Extracted page text data
==========

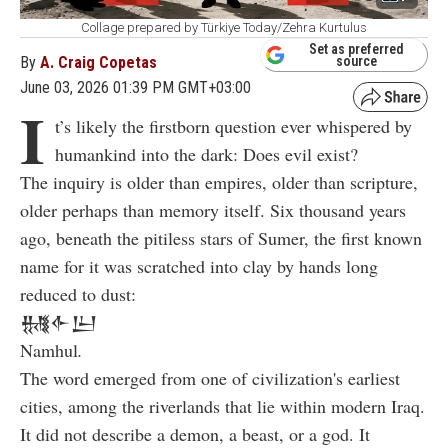
Collage prepared by Türkiye Today/Zehra Kurtulus
Set as preferred
By
A. Craig Copetas
source
June 03, 2026 01:39 PM GMT+03:00
I
t’s likely the firstborn question ever whispered by
humankind into the dark: Does evil exist?
The inquiry is older than empires, older than scripture,
older perhaps than memory itself. Six thousand years
ago, beneath the pitiless stars of Sumer, the first known
name for it was scratched into clay by hands long
reduced to dust:
𒉆𒅆𒌨
Namhul
.
The word emerged from one of civilization's earliest
cities, among the riverlands that lie within modern Iraq.
It did not describe a demon, a beast, or a god. It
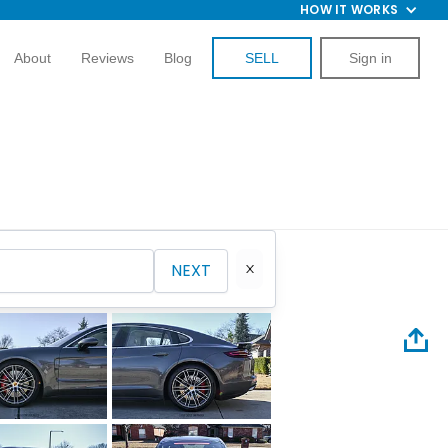
HOW IT WORKS
About
Reviews
Blog
SELL
Sign in
NEXT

==========

Aim of the exercise
Which lines of the data include the word "older"? Copy each one.

Response area
The inquiry is older than empires, older than scripture,
older perhaps than memory itself. Six thousand years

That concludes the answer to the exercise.